Democrats don't like philanthropy. The individual making an individual choice will always make the wrong choice. Only the enlightened government functionary can be trusted to make the wisest decision.

Matthew Gilley
Joined
May '10
Matthew Gilley

If you are ever debating taxes with one of your more progressive friends and they just won't accept that taxes influence behavior, show them this article.

tabula rasa
Joined
Jun '10
tabula rasa

Rob: This is an effort to lighten the conversation. I really don't have estate tax problems (certainly not with the stock market in the condition it's in), but, with life insurance, I'm worth a lot more to the family dead than alive.

Lately, I've been getting strange suggestions from members of the family. "Dad, base jumping could be a lot of fun for you." "Free climbing is the ultimate thrill--you should try it." "Come on, Dad, three Big Macs are good for you--have you ever tried melting cheese on those fries? They're great."

What should I make of all this?

Matthew Gilley
Joined
May '10
Matthew Gilley

tabula rasa: Rob: This is an effort to lighten the conversation. I really don't have estate tax problems (certainly not with the stock market in the condition it's in), but, with life insurance, I'm worth a lot more to the family dead than alive.

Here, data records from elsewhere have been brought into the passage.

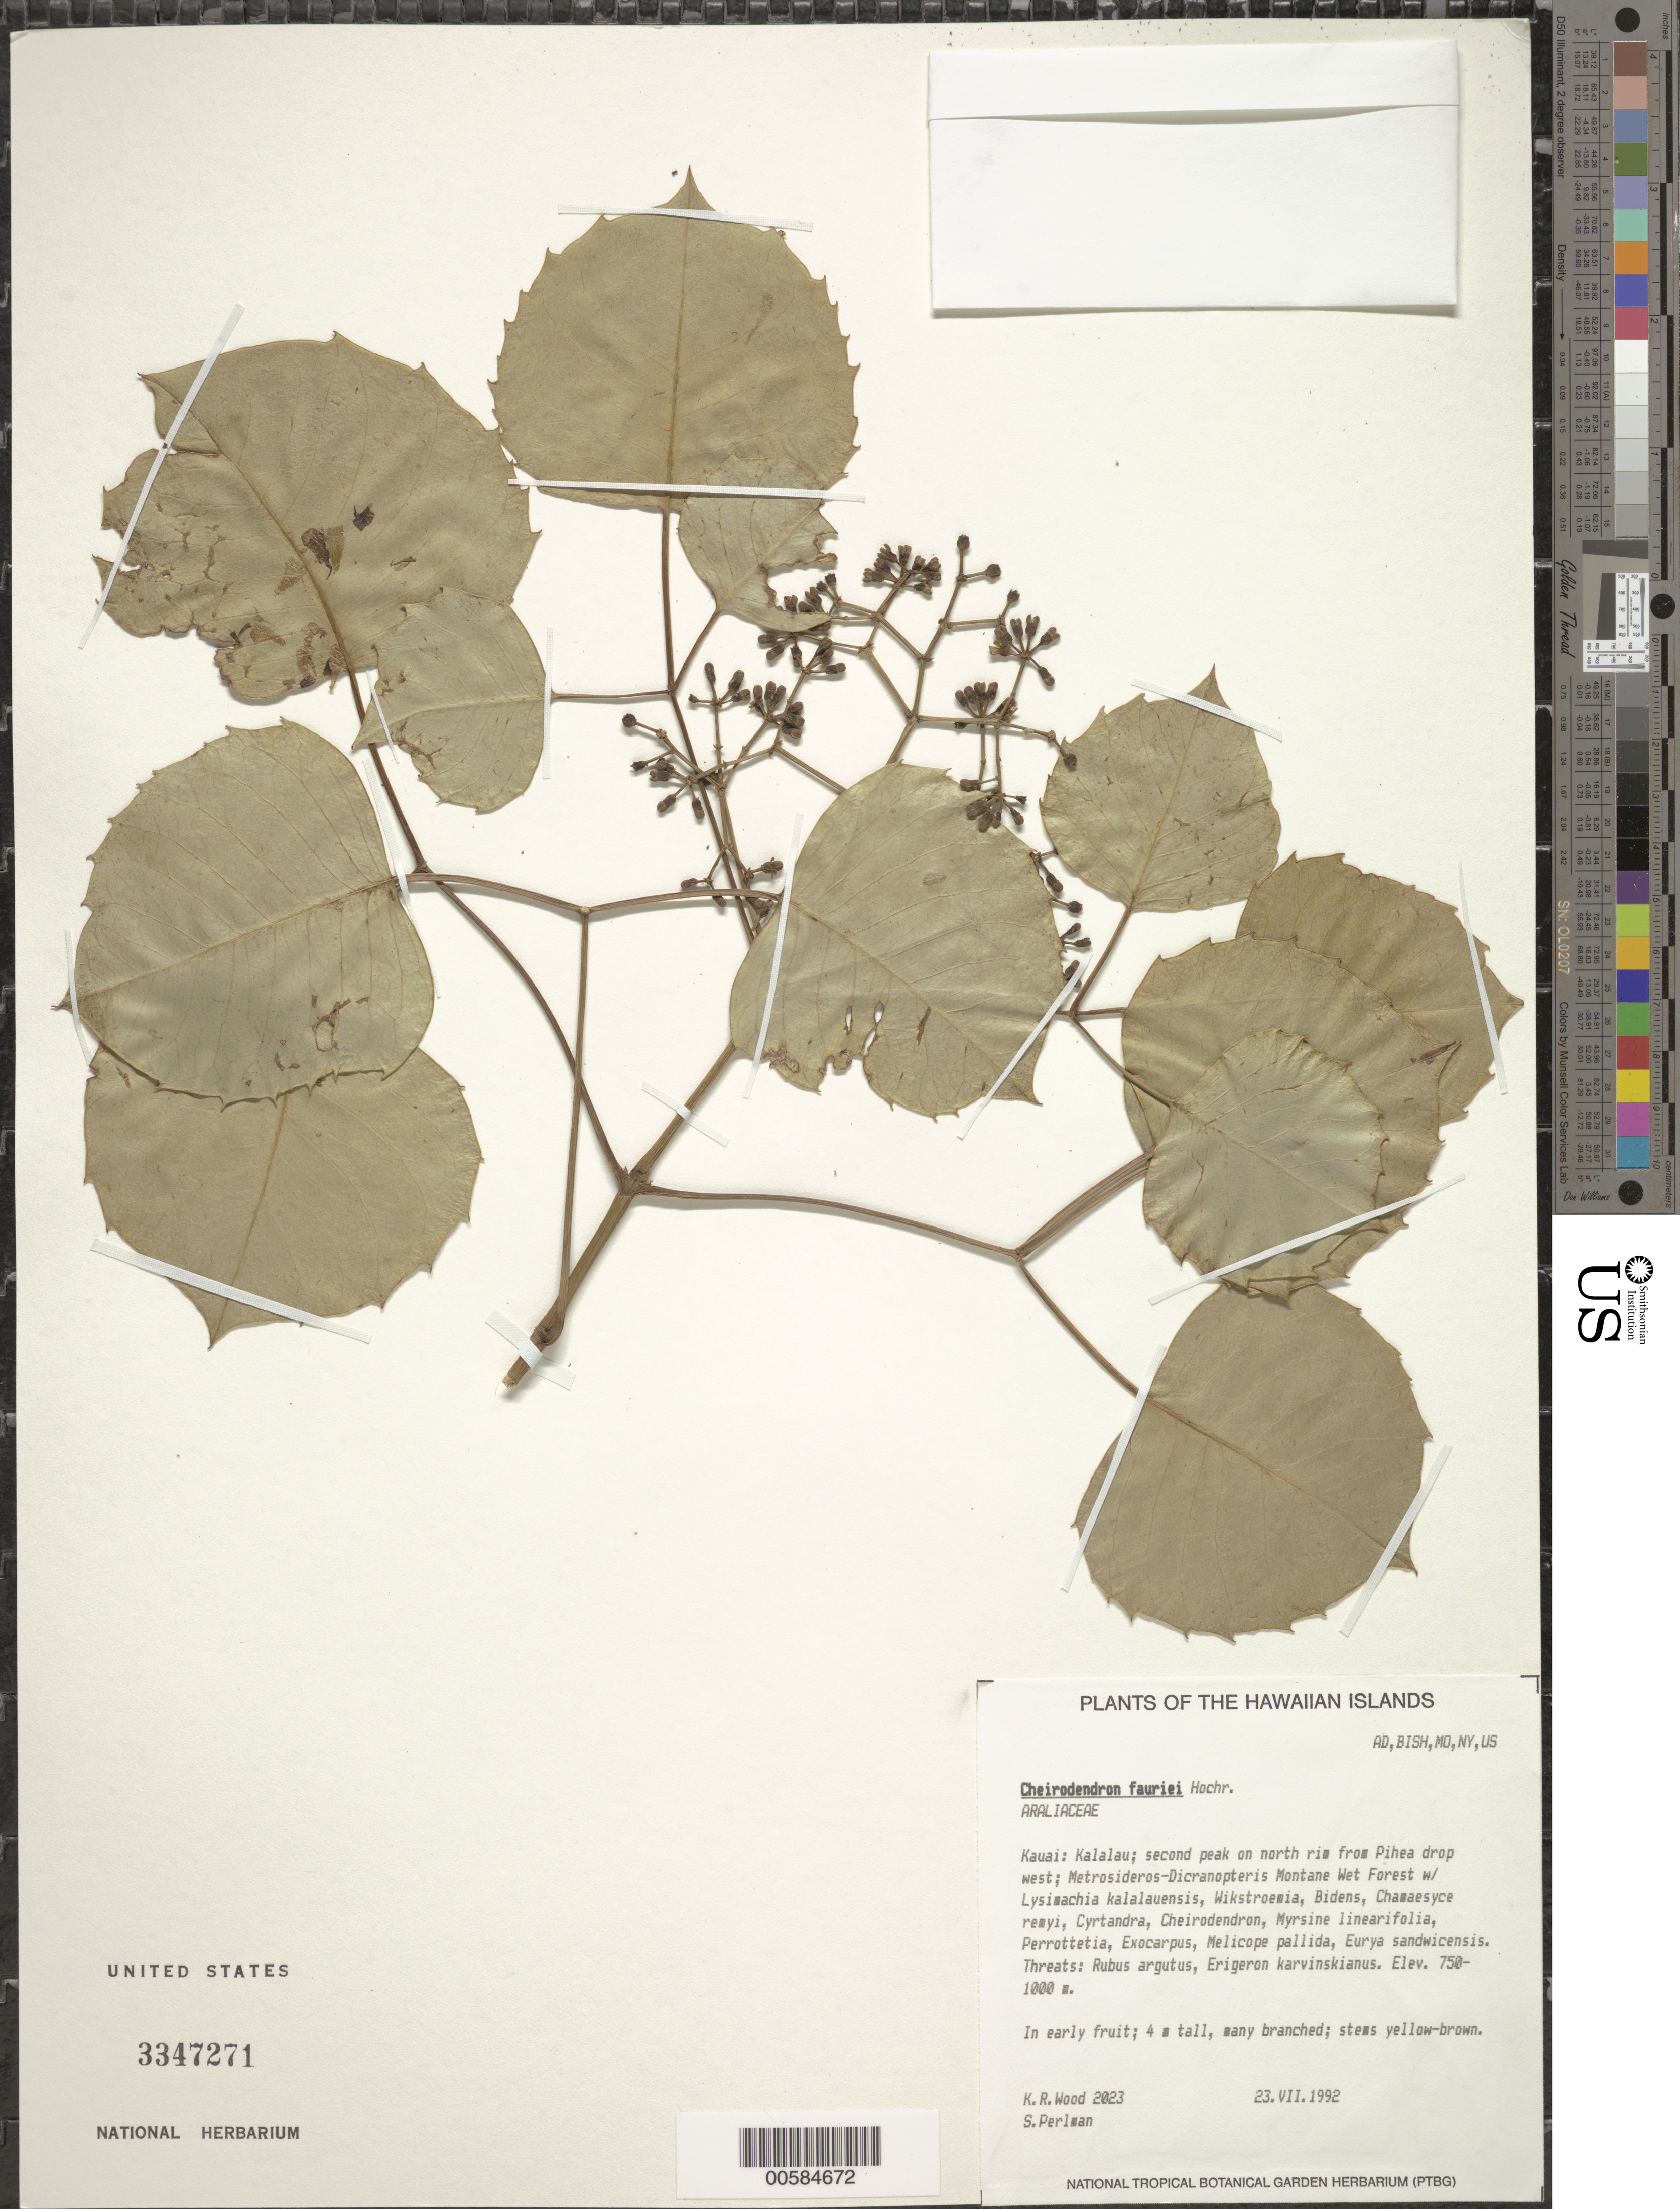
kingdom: Plantae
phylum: Tracheophyta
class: Magnoliopsida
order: Apiales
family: Araliaceae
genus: Cheirodendron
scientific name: Cheirodendron fauriei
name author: Hochr.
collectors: K. R. Wood & S. P. Perlman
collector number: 2023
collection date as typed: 23 Jul 1992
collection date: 1992-07-23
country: United States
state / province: Hawaii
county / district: Kauai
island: Kaua'i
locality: Kalalau; second peak on N rim from Pihea drop W.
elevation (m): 750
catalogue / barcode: US 3347271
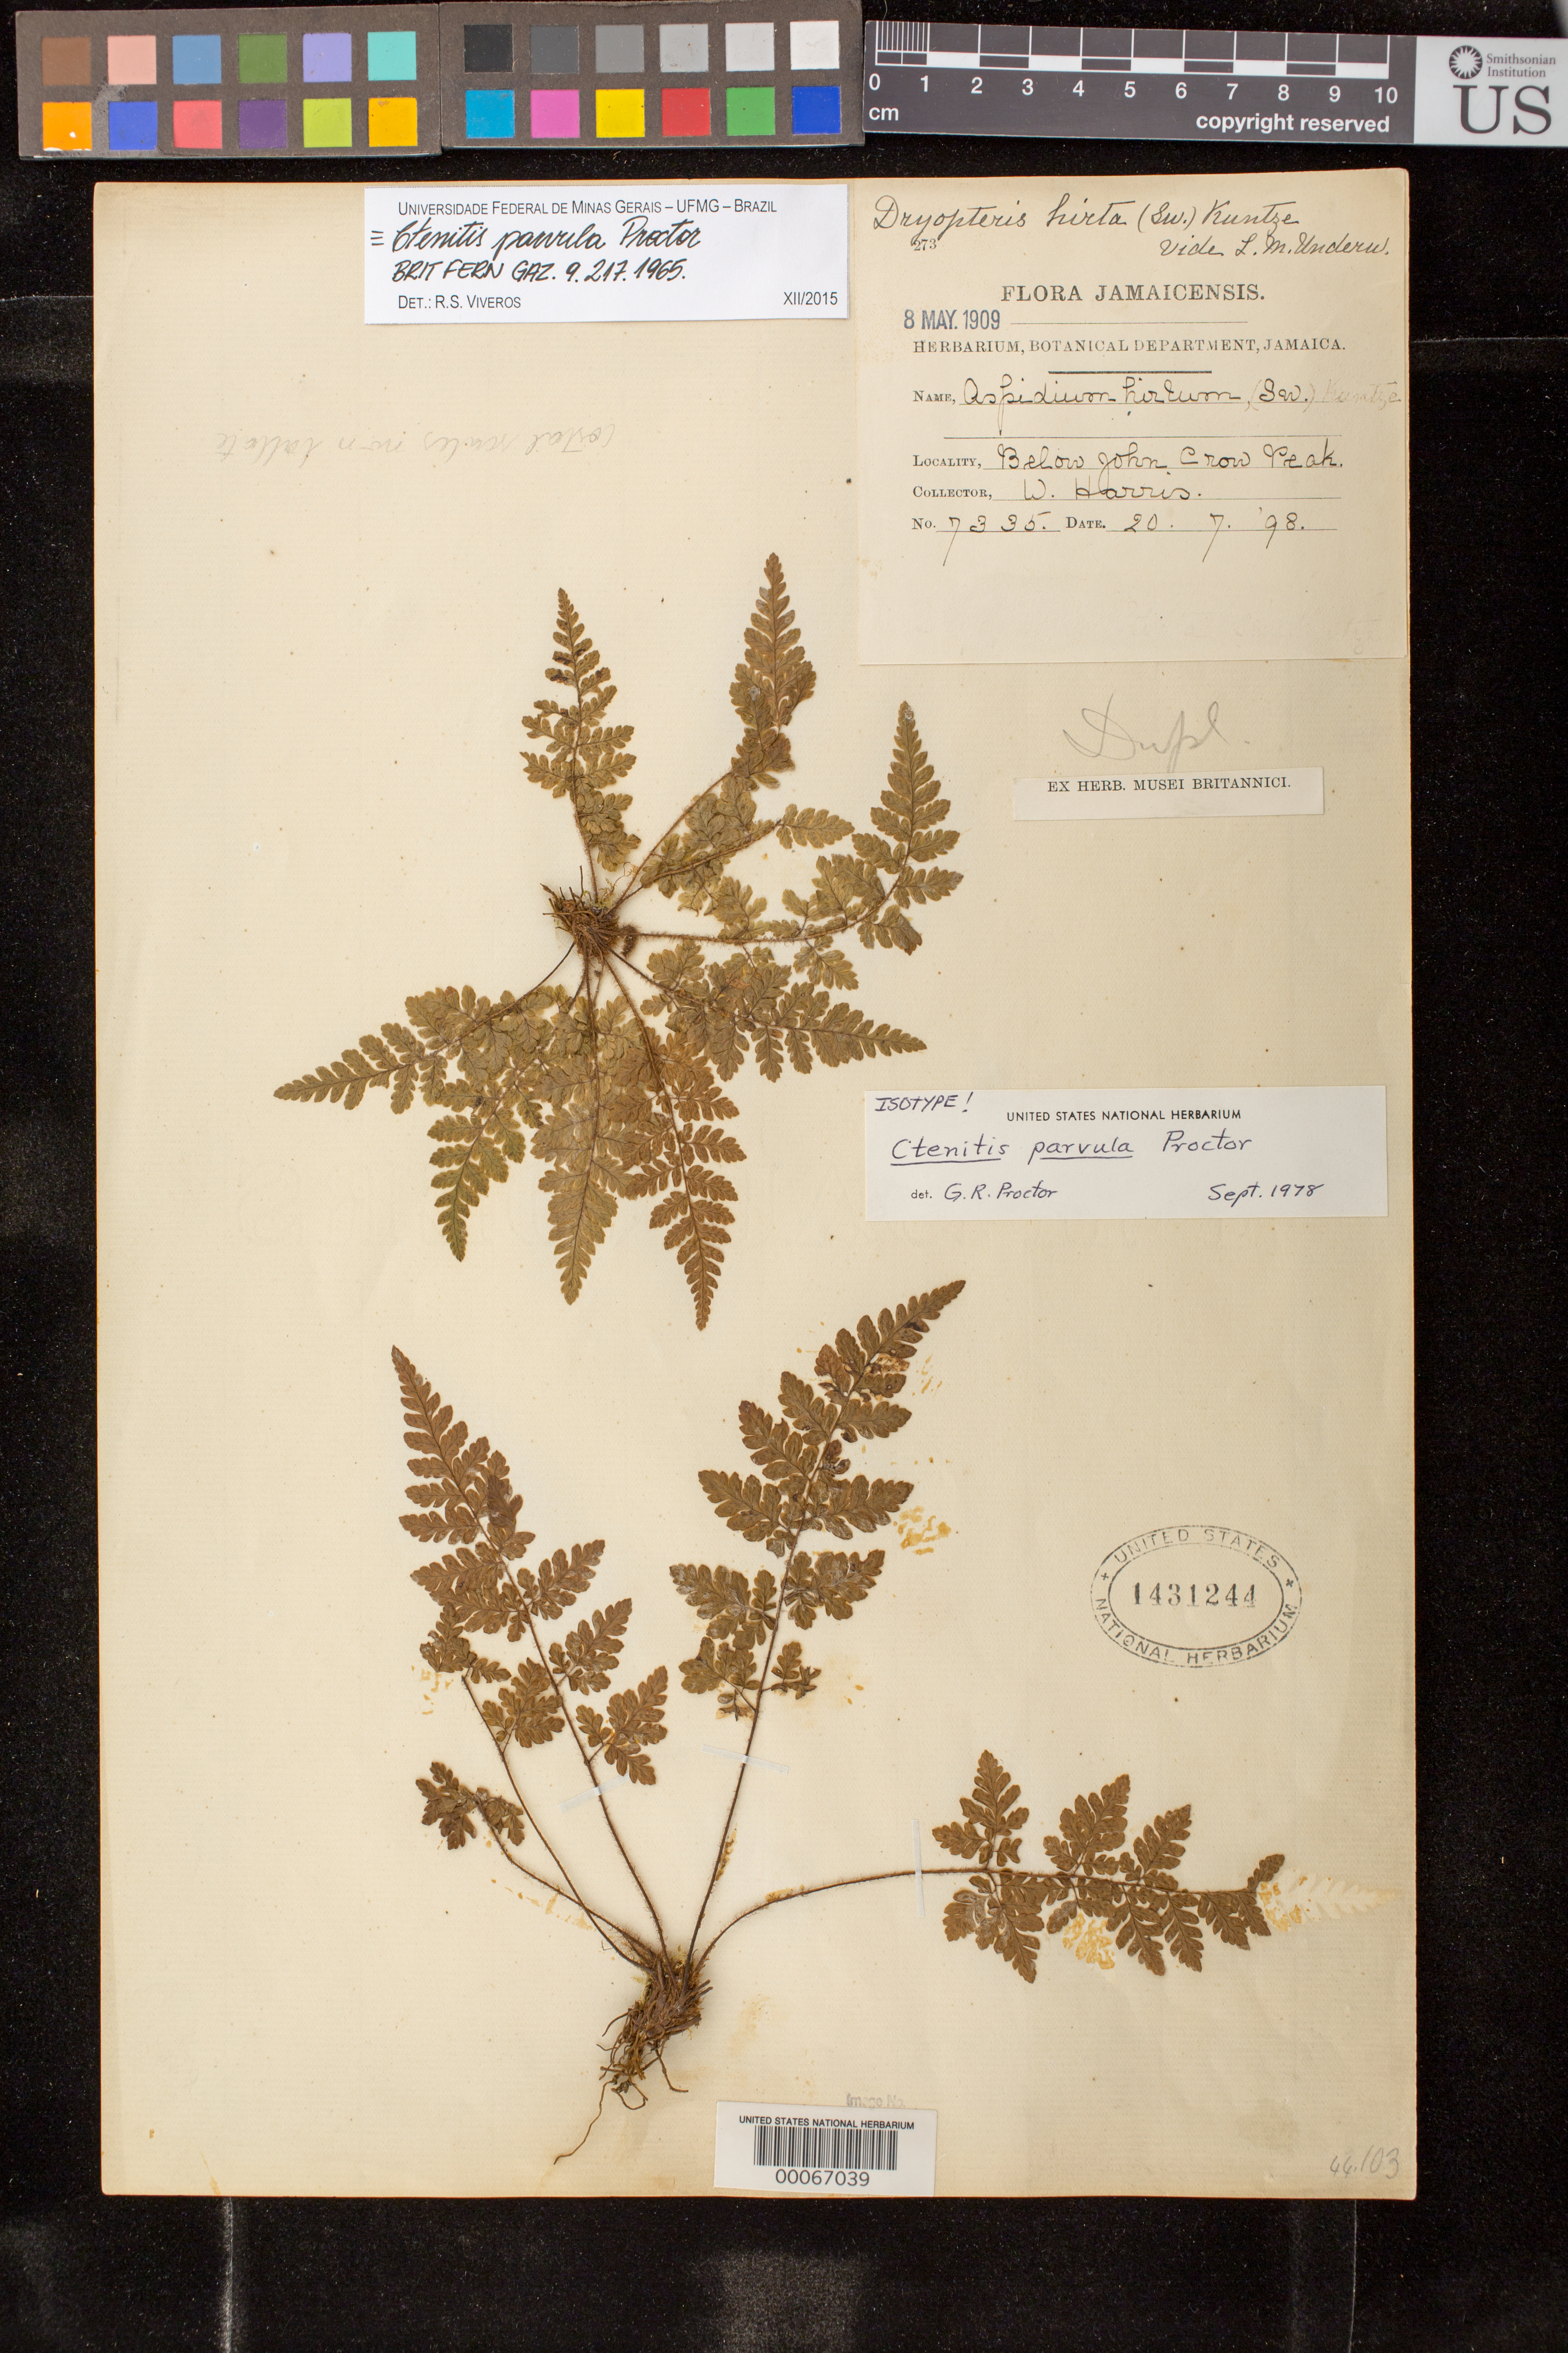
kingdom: Plantae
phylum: Tracheophyta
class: Polypodiopsida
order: Polypodiales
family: Dryopteridaceae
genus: Ctenitis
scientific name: Ctenitis parvula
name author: Proctor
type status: Isotype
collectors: W. H. Harris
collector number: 7335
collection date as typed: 20 Jul 1898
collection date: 1898-07-20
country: Jamaica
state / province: Saint Andrew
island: Greater Antilles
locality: Below John Crow Peak.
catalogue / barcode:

Lately, I've been getting strange suggestions from members of the family. "Dad, base jumping could be a lot of fun for you." "Free climbing is the ultimate thrill--you should try it." "Come on, Dad, three Big Macs are good for you--have you ever tried melting cheese on those fries? They're great."

What should I make of all this? · Jul 11 at 1:44pm

Eat your greens.

Rob Long

Tabula Rasa, there is that moment, isn't there? When you add it all up -- the house, the car, the insurance -- and you think, "Wow. I'm more valuable as a lifeless corpse."

So, my advice, teach your kids a lesson: tell them you've signed a living will -- one of those Advanced Health Care Directives -- that instructs them to do whatever it takes to keep you alive, under any circumstances. Tell them you want all of the machines, the advanced stuff, the pumps and centrifuges, all of it. Spare no expense! is what you should shout at them. I don't care if I'm brain dead! I want it all!

That should scare the little monsters. They'll be falling all over themselves making sure you don't stroke out one day and end up lying in a hospital bed somewhere, spending their inheritance.

EJHill
Joined
May '10
EJHill

Rob, the definitive line has already been written by Frances Goodich, Albert Hackett and Frank Capra. Remember the scene in It's a Wonderful Life when Jimmy Stewart tries to borrow against his life insurance policy? Lionel Barrymore sneers at him, "Why, George Bailey, you're worth more dead than alive!"

Who hasn't lived that moment?

tabula rasa
Joined
Jun '10
tabula rasa

Rob Long: Tabula Rasa, there is that moment, isn't there? When you add it all up -- the house, the car, the insurance -- and you think, "Wow. I'm more valuable as a lifeless corpse."

So, my advice, teach your kids a lesson: tell them you've signed a living will -- one of those Advanced Health Care Directives -- that instructs them to do whatever it takes to keep you alive, under any circumstances. Tell them you want all of the machines, the advanced stuff, the pumps and centrifuges, all of it. Spare no expense! is what you should shout at them. I don't care if I'm brain dead! I want it all!

That should scare the little monsters. They'll be falling all over themselves making sure you don't stroke out one day and end up lying in a hospital bed somewhere, spending their inheritance. · Jul 11 at 11:22pm

Thanks for the advice. My Dad, who died last year, said that his greatest hope was to spend his last dollar and then fall over dead. He was far too prudent to really do that, but I always liked the thought.